__TASK ITEM__
Using the data beneath this instruction, retype only the lines from the one that contains "美国空军库存：17架<br />" down to the one that contains "主要承包商：波音</p>", both included, exactly as they appear.

__ENTRIES SHOWN__
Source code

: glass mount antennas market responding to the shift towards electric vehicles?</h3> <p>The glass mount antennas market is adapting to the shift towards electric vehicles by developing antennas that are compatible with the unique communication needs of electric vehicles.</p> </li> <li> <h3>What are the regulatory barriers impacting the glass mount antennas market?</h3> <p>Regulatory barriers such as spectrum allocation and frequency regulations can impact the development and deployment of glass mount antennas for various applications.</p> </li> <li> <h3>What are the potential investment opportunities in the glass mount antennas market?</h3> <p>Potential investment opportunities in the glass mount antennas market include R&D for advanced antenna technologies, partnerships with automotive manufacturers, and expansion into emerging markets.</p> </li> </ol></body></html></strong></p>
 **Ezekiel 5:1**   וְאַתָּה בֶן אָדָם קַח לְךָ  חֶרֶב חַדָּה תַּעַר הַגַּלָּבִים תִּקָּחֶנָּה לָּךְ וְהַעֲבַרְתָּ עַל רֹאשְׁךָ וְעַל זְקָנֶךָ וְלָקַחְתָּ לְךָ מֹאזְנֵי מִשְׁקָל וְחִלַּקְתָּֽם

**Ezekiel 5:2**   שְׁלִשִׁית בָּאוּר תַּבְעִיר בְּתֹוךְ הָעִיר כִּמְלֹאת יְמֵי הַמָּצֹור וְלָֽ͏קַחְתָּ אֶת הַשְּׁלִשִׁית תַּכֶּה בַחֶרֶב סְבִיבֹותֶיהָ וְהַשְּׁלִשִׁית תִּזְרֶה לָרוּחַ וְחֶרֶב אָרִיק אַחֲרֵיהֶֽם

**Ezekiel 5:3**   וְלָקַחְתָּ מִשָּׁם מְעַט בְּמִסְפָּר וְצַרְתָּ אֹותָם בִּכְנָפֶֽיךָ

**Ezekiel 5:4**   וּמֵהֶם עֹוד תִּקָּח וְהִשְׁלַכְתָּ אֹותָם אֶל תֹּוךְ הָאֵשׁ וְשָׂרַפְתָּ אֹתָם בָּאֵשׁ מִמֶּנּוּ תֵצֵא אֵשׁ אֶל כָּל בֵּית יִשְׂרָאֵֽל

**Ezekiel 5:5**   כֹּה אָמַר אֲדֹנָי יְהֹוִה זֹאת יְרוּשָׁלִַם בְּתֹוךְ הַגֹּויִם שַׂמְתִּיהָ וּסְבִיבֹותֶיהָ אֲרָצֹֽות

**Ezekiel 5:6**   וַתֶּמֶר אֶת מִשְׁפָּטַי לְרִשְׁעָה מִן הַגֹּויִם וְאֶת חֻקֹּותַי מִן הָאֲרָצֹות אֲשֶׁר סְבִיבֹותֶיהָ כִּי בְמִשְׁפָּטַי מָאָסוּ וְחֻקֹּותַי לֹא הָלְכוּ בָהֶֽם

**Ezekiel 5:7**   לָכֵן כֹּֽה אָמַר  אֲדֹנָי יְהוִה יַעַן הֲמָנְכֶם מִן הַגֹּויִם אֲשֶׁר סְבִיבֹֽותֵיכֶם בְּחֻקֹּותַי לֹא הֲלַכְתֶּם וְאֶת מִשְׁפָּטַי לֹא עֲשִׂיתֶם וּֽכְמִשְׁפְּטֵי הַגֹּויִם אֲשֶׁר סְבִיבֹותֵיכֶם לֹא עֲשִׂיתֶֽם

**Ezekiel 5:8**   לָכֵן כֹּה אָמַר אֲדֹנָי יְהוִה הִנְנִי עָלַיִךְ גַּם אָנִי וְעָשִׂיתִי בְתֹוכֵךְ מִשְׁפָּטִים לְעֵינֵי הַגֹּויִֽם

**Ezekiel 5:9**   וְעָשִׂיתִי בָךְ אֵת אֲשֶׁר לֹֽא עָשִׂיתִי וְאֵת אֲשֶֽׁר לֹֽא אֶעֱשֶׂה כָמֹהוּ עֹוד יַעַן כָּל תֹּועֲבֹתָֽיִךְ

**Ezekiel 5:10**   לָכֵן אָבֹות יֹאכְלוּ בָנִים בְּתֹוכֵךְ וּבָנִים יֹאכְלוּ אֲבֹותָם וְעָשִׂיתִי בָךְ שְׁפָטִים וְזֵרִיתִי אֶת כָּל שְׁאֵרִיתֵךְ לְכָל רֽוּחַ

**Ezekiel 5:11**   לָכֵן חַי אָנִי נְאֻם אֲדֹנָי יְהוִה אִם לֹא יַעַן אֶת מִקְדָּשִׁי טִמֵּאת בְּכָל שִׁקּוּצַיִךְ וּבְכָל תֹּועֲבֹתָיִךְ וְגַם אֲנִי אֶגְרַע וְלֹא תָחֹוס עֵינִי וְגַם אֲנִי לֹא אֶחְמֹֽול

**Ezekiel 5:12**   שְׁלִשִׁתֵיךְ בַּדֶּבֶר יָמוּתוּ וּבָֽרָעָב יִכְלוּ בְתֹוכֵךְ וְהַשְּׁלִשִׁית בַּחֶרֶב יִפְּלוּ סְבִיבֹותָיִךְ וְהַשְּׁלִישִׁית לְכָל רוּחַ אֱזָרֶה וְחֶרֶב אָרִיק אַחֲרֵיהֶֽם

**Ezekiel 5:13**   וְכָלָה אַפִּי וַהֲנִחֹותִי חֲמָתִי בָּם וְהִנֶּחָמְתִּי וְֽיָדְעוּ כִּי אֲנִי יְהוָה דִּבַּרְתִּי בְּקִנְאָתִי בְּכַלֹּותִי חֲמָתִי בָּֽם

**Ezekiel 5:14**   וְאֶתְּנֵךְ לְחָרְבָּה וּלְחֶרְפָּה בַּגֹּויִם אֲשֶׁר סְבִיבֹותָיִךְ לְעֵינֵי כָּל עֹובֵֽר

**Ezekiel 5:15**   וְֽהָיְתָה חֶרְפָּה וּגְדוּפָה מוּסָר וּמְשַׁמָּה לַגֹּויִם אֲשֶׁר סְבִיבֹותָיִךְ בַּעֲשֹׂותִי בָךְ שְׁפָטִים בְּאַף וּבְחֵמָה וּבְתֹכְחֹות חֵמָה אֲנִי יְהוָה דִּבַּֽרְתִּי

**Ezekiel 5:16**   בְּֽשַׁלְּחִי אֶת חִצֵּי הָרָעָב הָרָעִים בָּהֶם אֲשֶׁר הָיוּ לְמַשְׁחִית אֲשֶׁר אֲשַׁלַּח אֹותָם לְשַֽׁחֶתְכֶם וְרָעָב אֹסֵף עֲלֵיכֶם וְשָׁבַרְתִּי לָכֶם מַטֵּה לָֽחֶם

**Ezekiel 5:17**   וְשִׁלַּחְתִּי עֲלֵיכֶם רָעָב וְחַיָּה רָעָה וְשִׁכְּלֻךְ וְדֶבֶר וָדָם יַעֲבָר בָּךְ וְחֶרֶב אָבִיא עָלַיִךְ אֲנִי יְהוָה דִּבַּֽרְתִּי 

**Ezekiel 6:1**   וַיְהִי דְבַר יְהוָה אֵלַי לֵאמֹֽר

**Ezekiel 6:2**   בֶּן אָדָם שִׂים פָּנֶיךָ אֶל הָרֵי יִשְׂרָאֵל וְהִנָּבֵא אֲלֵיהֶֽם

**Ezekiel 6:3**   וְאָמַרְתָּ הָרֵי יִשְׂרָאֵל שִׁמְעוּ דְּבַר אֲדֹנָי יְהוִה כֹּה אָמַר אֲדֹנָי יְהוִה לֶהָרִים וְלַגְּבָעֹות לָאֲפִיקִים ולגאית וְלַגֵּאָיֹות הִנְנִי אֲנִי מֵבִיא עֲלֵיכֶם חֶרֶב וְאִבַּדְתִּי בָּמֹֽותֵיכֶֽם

* * *

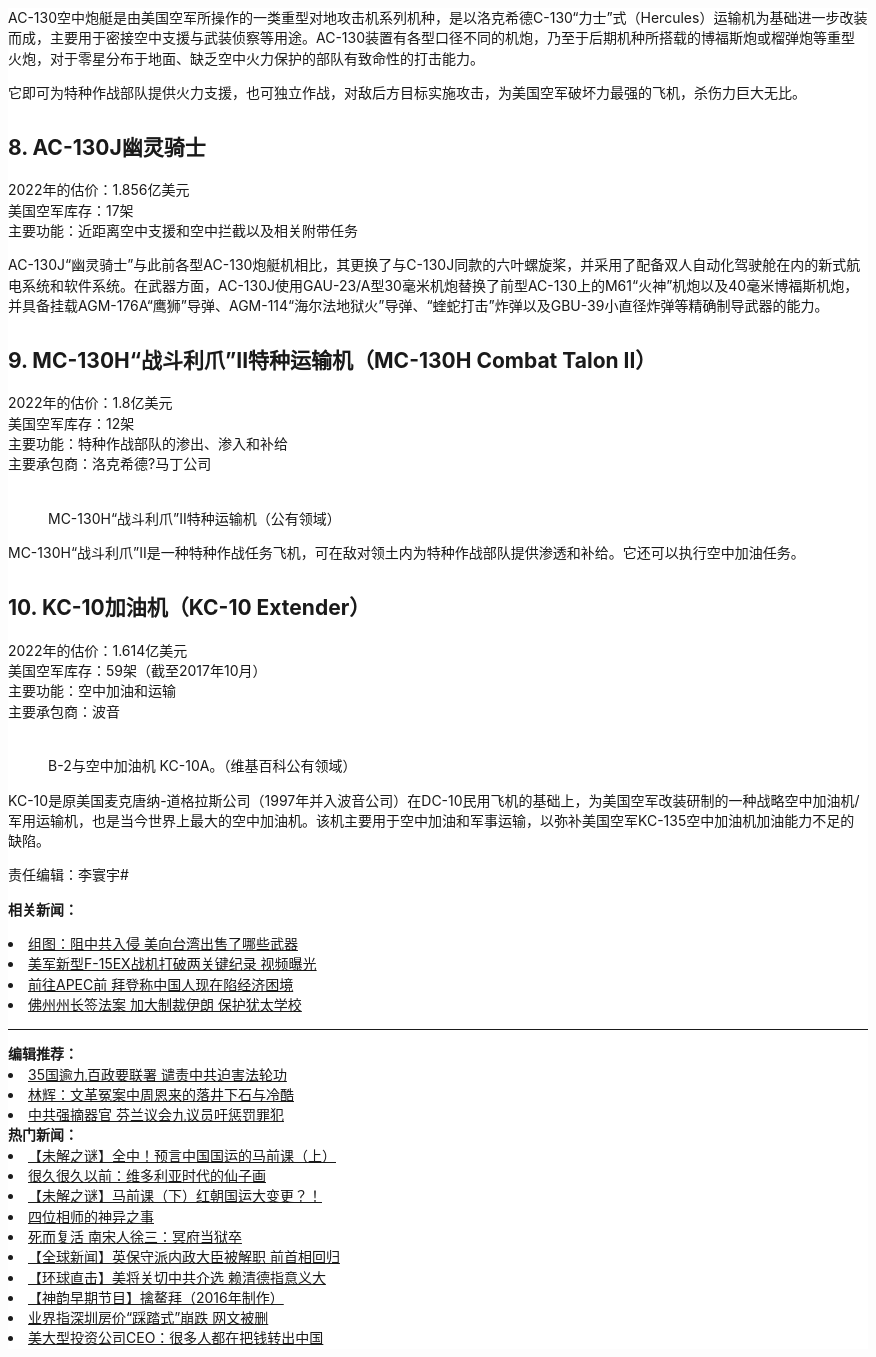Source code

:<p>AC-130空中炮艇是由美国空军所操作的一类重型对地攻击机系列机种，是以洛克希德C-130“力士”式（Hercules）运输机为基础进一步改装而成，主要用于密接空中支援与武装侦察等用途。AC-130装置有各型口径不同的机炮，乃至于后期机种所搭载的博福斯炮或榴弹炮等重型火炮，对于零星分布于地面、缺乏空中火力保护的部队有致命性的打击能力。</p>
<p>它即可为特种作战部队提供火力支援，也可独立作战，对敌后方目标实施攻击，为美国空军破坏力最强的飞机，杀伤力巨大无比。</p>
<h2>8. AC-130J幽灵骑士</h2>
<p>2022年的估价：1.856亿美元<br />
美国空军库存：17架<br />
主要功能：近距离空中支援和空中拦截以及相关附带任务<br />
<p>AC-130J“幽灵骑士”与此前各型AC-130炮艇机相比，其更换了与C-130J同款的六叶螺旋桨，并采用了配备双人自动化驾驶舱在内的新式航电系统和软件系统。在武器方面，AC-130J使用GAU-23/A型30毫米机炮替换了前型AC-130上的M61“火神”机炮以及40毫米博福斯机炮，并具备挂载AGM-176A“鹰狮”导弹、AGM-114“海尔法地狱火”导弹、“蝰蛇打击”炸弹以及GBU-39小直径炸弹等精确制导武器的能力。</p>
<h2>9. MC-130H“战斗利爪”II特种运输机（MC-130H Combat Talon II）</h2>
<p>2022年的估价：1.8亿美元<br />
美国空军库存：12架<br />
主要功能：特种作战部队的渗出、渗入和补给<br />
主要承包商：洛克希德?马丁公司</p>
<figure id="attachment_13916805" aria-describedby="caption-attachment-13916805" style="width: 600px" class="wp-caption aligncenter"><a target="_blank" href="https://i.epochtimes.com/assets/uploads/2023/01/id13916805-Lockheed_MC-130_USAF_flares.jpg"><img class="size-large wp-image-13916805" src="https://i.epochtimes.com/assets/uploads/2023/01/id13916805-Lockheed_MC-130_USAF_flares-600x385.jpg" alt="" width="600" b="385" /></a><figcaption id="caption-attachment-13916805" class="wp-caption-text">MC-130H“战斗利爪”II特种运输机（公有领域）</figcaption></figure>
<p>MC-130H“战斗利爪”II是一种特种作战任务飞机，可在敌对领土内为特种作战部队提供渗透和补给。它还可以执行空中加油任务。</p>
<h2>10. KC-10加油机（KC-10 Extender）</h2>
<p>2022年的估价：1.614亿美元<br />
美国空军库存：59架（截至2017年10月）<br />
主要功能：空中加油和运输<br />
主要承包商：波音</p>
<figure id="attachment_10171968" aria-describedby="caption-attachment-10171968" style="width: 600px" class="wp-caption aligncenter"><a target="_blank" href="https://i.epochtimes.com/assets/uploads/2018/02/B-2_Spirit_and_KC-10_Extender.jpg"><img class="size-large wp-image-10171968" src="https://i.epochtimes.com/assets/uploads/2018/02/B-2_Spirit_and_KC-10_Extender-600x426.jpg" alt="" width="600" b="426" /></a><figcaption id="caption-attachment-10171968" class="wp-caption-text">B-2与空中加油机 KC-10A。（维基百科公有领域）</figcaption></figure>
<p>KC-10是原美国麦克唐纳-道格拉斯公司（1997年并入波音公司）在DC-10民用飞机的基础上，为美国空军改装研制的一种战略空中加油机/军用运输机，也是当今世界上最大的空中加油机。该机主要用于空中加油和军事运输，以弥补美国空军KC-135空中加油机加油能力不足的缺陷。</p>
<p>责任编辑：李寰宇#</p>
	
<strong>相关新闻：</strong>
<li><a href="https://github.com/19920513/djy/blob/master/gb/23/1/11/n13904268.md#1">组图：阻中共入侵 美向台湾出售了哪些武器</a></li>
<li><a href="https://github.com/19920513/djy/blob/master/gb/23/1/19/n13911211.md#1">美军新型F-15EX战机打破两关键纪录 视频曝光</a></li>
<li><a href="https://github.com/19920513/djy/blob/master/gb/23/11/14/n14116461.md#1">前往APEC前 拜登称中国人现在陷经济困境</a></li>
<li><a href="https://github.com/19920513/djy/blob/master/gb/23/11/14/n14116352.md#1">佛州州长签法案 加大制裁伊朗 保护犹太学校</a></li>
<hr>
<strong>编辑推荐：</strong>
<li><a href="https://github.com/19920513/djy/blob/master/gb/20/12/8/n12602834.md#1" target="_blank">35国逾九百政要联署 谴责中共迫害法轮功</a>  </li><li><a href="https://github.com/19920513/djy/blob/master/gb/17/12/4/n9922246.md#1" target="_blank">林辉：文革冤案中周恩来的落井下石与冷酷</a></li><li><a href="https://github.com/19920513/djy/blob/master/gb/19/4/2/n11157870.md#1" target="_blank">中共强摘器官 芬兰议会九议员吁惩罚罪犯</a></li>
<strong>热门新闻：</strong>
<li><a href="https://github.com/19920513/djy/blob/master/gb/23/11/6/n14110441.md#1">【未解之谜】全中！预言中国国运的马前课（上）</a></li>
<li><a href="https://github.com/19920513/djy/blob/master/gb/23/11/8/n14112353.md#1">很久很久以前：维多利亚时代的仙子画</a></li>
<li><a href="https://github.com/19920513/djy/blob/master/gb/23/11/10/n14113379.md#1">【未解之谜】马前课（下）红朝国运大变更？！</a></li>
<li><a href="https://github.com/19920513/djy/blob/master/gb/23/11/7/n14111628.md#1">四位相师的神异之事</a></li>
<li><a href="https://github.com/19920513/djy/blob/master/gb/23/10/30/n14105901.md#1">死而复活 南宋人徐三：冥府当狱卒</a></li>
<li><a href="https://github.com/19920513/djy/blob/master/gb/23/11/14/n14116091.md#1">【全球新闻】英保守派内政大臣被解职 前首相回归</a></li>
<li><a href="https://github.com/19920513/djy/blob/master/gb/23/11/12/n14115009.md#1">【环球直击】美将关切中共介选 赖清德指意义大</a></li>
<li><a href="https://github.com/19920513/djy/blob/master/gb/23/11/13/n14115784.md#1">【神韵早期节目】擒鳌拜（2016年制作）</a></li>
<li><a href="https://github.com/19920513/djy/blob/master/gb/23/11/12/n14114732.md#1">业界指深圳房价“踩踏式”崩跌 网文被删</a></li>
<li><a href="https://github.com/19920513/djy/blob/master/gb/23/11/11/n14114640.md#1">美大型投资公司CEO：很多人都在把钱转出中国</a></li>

--

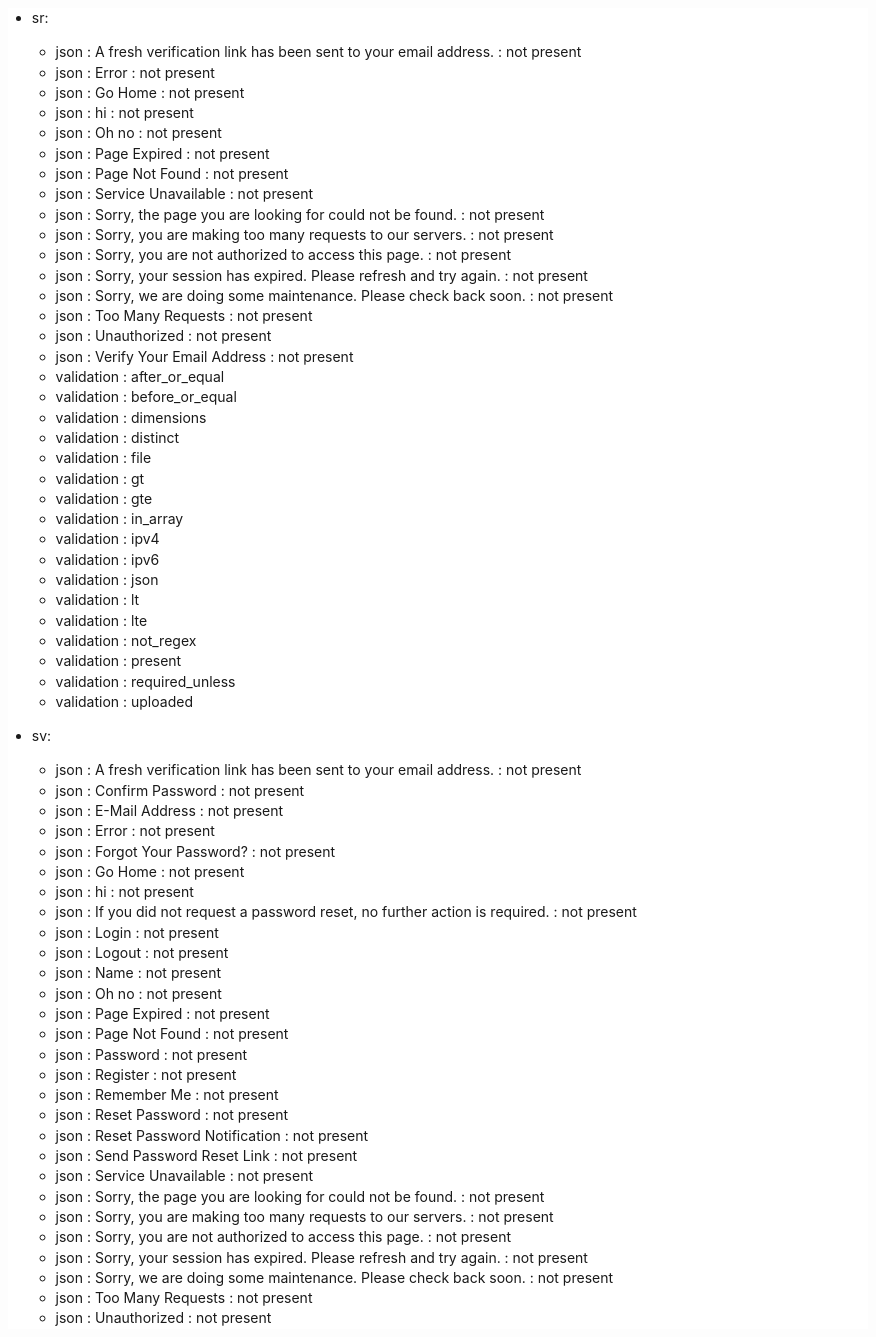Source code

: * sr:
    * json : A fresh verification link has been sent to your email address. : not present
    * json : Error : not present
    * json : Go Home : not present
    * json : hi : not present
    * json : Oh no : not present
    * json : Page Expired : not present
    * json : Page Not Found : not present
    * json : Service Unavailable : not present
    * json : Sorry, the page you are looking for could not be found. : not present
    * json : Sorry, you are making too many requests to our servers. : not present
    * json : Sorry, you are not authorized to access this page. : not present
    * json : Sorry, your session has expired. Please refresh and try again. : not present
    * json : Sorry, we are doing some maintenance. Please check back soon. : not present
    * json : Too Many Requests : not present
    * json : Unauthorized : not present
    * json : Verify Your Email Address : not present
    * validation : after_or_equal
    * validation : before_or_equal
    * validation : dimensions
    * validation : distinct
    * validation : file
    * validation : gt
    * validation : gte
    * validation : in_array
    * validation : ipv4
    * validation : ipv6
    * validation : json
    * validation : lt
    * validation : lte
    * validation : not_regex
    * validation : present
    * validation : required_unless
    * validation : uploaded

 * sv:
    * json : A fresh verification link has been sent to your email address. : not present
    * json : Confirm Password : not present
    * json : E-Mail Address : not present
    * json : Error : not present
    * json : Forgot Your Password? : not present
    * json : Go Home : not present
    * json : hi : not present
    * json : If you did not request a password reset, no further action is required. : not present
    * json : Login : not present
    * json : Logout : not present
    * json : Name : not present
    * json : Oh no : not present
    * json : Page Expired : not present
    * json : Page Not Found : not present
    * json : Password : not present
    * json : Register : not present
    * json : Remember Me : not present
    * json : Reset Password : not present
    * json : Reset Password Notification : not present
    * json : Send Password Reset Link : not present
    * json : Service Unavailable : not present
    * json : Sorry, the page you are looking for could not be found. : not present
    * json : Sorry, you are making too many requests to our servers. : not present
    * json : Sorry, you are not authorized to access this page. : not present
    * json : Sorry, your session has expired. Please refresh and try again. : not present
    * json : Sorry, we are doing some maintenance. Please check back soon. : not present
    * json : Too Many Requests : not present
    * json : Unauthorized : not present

__TASK SOLUTION__
美国空军库存：17架<br />
主要功能：近距离空中支援和空中拦截以及相关附带任务<br />
<p>AC-130J“幽灵骑士”与此前各型AC-130炮艇机相比，其更换了与C-130J同款的六叶螺旋桨，并采用了配备双人自动化驾驶舱在内的新式航电系统和软件系统。在武器方面，AC-130J使用GAU-23/A型30毫米机炮替换了前型AC-130上的M61“火神”机炮以及40毫米博福斯机炮，并具备挂载AGM-176A“鹰狮”导弹、AGM-114“海尔法地狱火”导弹、“蝰蛇打击”炸弹以及GBU-39小直径炸弹等精确制导武器的能力。</p>
<h2>9. MC-130H“战斗利爪”II特种运输机（MC-130H Combat Talon II）</h2>
<p>2022年的估价：1.8亿美元<br />
美国空军库存：12架<br />
主要功能：特种作战部队的渗出、渗入和补给<br />
主要承包商：洛克希德?马丁公司</p>
<figure id="attachment_13916805" aria-describedby="caption-attachment-13916805" style="width: 600px" class="wp-caption aligncenter"><a target="_blank" href="https://i.epochtimes.com/assets/uploads/2023/01/id13916805-Lockheed_MC-130_USAF_flares.jpg"><img class="size-large wp-image-13916805" src="https://i.epochtimes.com/assets/uploads/2023/01/id13916805-Lockheed_MC-130_USAF_flares-600x385.jpg" alt="" width="600" b="385" /></a><figcaption id="caption-attachment-13916805" class="wp-caption-text">MC-130H“战斗利爪”II特种运输机（公有领域）</figcaption></figure>
<p>MC-130H“战斗利爪”II是一种特种作战任务飞机，可在敌对领土内为特种作战部队提供渗透和补给。它还可以执行空中加油任务。</p>
<h2>10. KC-10加油机（KC-10 Extender）</h2>
<p>2022年的估价：1.614亿美元<br />
美国空军库存：59架（截至2017年10月）<br />
主要功能：空中加油和运输<br />
主要承包商：波音</p>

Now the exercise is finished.